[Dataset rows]
━━━━
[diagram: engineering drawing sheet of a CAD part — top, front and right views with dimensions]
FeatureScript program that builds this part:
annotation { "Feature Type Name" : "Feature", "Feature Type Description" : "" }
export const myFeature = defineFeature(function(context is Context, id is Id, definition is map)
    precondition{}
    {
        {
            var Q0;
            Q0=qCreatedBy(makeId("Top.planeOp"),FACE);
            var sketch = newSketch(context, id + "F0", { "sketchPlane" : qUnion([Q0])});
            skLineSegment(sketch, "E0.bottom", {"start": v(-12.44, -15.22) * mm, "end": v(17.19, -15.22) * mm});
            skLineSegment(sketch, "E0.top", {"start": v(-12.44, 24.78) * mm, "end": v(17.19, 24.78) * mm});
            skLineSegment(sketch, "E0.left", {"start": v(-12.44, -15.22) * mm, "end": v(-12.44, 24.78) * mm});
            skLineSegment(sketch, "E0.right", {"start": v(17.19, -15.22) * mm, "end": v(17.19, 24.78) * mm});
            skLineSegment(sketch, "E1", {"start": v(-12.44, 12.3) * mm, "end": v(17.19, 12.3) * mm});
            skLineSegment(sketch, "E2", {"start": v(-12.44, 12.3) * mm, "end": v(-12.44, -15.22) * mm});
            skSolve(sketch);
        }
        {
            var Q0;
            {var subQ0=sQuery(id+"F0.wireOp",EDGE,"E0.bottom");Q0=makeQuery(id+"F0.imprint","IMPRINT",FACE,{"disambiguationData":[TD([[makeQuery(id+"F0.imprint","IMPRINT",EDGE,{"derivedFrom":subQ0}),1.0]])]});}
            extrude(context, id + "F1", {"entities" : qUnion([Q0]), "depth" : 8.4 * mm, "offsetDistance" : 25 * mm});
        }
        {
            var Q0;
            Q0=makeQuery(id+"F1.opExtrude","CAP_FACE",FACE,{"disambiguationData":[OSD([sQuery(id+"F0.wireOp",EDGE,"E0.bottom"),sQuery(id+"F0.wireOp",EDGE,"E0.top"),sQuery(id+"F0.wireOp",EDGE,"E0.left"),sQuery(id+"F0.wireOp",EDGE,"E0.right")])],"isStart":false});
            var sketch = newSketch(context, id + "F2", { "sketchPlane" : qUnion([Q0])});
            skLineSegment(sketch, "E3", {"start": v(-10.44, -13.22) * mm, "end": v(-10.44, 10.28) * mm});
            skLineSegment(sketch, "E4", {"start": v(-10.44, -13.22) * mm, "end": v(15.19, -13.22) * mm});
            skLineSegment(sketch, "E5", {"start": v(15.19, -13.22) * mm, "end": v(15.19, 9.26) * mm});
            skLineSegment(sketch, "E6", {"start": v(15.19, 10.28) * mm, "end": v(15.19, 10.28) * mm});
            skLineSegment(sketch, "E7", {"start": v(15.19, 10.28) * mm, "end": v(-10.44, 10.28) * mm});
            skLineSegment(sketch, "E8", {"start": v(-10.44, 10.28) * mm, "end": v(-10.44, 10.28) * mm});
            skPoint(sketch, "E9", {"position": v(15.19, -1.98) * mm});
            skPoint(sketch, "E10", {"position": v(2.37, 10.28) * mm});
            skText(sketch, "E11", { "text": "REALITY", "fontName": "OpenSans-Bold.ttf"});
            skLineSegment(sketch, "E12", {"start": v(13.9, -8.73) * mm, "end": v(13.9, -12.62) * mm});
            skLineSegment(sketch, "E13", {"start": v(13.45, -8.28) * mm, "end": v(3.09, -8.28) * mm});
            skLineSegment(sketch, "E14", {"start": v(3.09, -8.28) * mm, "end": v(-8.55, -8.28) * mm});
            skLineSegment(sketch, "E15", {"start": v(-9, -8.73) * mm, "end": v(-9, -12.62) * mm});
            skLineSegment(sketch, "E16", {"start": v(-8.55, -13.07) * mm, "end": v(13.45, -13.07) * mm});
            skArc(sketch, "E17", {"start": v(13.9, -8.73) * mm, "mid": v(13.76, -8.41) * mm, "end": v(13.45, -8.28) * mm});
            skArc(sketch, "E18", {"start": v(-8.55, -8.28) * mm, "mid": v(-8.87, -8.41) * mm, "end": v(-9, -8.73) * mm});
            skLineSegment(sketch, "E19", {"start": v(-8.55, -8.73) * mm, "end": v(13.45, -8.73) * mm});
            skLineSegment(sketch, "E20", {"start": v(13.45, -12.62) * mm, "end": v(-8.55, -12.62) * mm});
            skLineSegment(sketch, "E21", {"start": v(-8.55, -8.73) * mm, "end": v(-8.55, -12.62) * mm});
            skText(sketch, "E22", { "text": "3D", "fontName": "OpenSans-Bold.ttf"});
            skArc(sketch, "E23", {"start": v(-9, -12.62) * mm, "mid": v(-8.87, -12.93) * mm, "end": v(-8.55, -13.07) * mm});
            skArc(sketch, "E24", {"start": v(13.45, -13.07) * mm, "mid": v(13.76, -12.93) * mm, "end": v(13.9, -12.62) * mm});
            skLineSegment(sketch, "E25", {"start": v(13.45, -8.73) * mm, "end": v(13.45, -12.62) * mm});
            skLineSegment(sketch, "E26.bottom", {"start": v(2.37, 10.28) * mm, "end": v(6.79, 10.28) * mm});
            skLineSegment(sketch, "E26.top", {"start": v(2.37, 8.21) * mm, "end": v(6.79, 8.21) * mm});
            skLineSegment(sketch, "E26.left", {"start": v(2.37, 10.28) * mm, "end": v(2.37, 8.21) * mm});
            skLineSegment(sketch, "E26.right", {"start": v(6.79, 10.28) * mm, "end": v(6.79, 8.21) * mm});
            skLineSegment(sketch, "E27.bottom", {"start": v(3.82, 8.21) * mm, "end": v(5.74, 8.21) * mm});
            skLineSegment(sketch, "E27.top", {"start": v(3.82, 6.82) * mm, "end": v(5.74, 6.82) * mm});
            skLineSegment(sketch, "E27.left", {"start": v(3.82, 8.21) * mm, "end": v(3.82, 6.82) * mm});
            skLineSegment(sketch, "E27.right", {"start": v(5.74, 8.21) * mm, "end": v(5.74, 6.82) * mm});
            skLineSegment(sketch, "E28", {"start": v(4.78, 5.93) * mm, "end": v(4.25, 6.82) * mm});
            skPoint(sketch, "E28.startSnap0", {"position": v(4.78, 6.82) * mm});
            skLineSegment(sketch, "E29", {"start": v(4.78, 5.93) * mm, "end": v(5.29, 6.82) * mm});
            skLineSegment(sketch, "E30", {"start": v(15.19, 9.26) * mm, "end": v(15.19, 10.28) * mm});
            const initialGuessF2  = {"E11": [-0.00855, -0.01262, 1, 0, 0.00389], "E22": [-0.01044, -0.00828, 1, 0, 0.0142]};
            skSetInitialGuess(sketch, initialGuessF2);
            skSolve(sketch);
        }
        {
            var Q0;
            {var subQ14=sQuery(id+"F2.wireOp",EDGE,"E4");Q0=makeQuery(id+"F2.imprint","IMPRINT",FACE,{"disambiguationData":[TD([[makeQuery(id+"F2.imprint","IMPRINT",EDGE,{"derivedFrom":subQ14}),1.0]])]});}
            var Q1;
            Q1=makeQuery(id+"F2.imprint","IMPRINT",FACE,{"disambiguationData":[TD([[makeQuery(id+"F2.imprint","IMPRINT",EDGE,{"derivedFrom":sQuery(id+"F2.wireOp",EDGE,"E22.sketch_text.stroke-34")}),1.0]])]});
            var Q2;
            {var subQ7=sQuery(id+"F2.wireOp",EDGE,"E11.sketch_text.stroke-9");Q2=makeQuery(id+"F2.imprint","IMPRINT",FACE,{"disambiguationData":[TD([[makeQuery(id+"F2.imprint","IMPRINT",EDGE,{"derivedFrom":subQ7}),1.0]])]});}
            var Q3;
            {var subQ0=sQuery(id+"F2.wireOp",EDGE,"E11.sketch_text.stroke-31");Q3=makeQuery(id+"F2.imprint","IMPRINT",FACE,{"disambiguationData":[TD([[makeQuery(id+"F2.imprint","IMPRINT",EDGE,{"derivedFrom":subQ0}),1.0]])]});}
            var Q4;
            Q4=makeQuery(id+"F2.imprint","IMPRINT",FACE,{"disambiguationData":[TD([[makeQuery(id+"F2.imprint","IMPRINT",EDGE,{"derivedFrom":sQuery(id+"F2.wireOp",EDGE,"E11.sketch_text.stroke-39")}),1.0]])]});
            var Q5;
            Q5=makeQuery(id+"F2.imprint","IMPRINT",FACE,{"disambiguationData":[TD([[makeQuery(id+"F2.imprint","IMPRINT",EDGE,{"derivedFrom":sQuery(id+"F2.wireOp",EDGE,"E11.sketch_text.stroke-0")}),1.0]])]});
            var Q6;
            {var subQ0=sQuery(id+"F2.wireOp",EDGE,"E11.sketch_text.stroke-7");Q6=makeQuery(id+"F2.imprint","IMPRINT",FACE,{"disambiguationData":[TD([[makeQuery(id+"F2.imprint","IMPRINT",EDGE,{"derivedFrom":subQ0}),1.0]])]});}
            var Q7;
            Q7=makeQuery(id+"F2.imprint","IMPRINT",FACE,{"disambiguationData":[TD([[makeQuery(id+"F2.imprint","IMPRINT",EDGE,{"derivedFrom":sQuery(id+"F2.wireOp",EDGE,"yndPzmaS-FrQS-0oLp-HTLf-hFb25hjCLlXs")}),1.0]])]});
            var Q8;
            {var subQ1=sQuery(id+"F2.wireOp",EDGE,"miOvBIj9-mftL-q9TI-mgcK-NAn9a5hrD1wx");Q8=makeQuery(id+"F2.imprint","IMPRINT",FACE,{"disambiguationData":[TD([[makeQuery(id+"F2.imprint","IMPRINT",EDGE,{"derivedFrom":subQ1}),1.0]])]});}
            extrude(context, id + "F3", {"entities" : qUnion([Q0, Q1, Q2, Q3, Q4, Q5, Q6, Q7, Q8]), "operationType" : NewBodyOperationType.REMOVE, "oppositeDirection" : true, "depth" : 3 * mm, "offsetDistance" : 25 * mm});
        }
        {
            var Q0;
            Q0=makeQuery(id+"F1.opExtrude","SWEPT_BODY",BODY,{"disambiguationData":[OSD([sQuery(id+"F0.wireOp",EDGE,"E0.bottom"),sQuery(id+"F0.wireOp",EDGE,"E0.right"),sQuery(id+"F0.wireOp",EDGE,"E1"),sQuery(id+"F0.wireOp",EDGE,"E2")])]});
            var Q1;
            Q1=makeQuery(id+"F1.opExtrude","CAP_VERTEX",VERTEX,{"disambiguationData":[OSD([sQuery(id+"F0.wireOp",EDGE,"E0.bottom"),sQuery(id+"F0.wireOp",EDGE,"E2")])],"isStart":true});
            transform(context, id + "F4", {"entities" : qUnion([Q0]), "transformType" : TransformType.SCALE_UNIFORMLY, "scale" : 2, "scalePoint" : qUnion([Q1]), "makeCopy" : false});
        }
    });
━━━━
GOAL: Count the lines in the material that contain the string "const", with case counting, and give only the number.

TASK RESPONSE: 2